À toi qui vient de terminer l’école, ou qui est à la vieille de finir, ben je te conte mon histoire. Parce que je pense qu’elle n’est pas si originale et que tu pourras te reconnaître. À toi qui peut être n’importe qui, je te conseille de lire jusqu’au bout.
Le vertige. C’est ça qui m’a pris. J’ai eu le vertige.
Pourtant, je n’ai jamais eu peur des hauteurs. Je ressens même un malin plaisir à vouloir me jeter dans le vide. Mais en ce moment, ce n’est pas moi qui me jette dans le vide : je me fais pousser dedans. *Nuance*
J’ai passé trois ans au Cégep pour apprendre le plus beau métier du monde. On m’a donné tous les outils, on m’a conseillé, on m’a dit ce qu’il fallait faire et ne pas faire. Après trois ans dans ce qui était devenu un petit nid confortable, je me ramasse sur le marché du travail. C’est tellement excitant mais tellement paniquant à la fois.
Depuis toujours, le chemin est déjà tracé, les étapes enlignées parfaitement les unes derrière les autres : la maternelle, le primaire, le secondaire, le cégep puis l’université. Nos études deviennent, sans vraiment qu’on s’en rende compte, des points de repères.

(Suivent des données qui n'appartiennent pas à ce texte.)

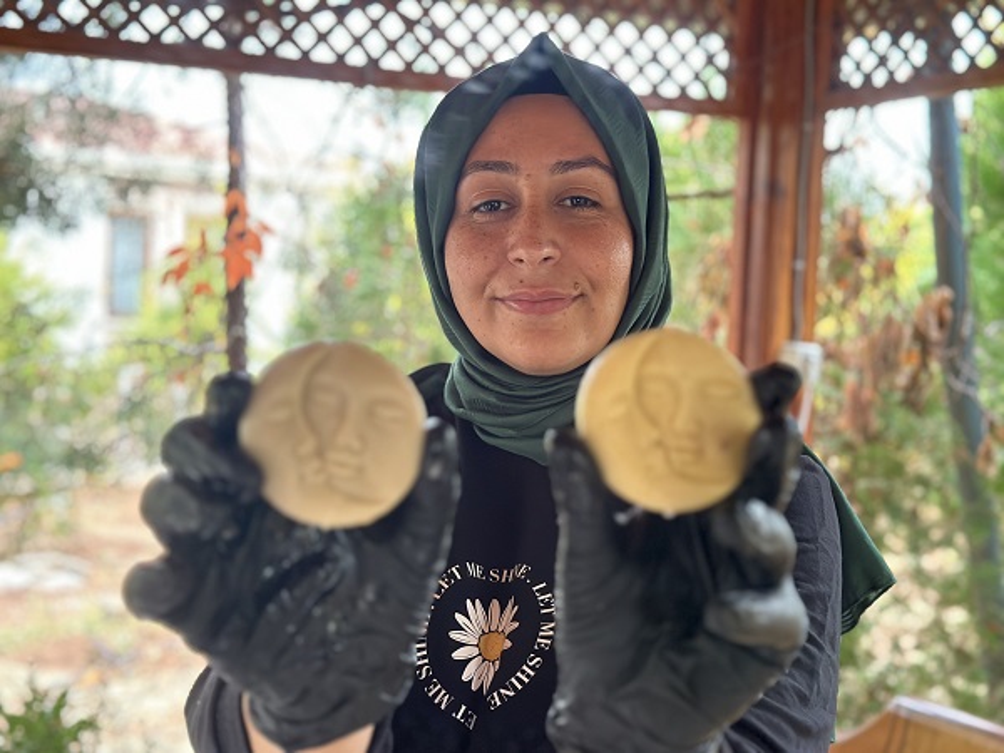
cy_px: 376
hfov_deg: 39.7
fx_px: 1392
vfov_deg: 30.3
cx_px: 502
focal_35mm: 48
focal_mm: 6.86
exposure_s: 1/58
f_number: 1.78
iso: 400
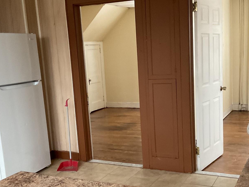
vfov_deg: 29.6
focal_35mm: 49
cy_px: 115
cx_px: 130
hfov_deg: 38.9
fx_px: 352
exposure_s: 1/60
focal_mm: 3
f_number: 1.8
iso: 200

Après l’étape cégep pour moi, y’a quoi? Un gros vide. Un vide rempli de possibilités, de victoires, de déceptions, de sacrifices et de surprises. C’est ce à quoi ressemblera ma vie de jeune-femme-début-vingtaine : une gamine qui se ramasse dans ses petits souliers, prête à parcourir la terre entière nue pied si jamais ses souliers devenaient trop usés.
«T’as tout appris, maintenant débrouille-toi, fille.»
La confiance qu’on peut accorder à la petite jeune qui sort de l’école est à la fois impressionnante, excitante et déstabilisante. Pas mal vraiment très beaucoup déstabilisante, en fait. On te regarde, on te prend la main et on t’invite gentiment à plonger dans la piscine. Pis dans le creux en plus. Ça s’appelle «nage», ma belle
Je suis juste la petite jeune pleine d’ambition, moi là, juste ça y me semble. Par grands bouts, j’ai le sentiment qu’on me fait plus confiance que moi-même je peux me faire confiance. Je suis loin de m’en plaindre, vraiment très très trèèèès loin.
On apprend sur le tas, on s’améliore en ayant un maximum de temps de glace : c’est là qu’on joue à essais et erreurs, qu’on se plante pour mieux se relever. C’est là qu’on se surprend. C’est là qu’on se créé des moments qui nous ferons dire dans un, cinq, dix ou vingt ans : «Eille, ça me rappelle la fois où j’étais à la job, je sortais de l’école pis…».
Aujourd’hui, j’ai le vertige. Je me suis fait pousser dans le vide. Pis tu sais quoi? Je me pousse maintenant moi-même dans le vide et je continuerai de le faire. Parce qu’au fond, la peur n’est jamais une raison, c’est une excuse.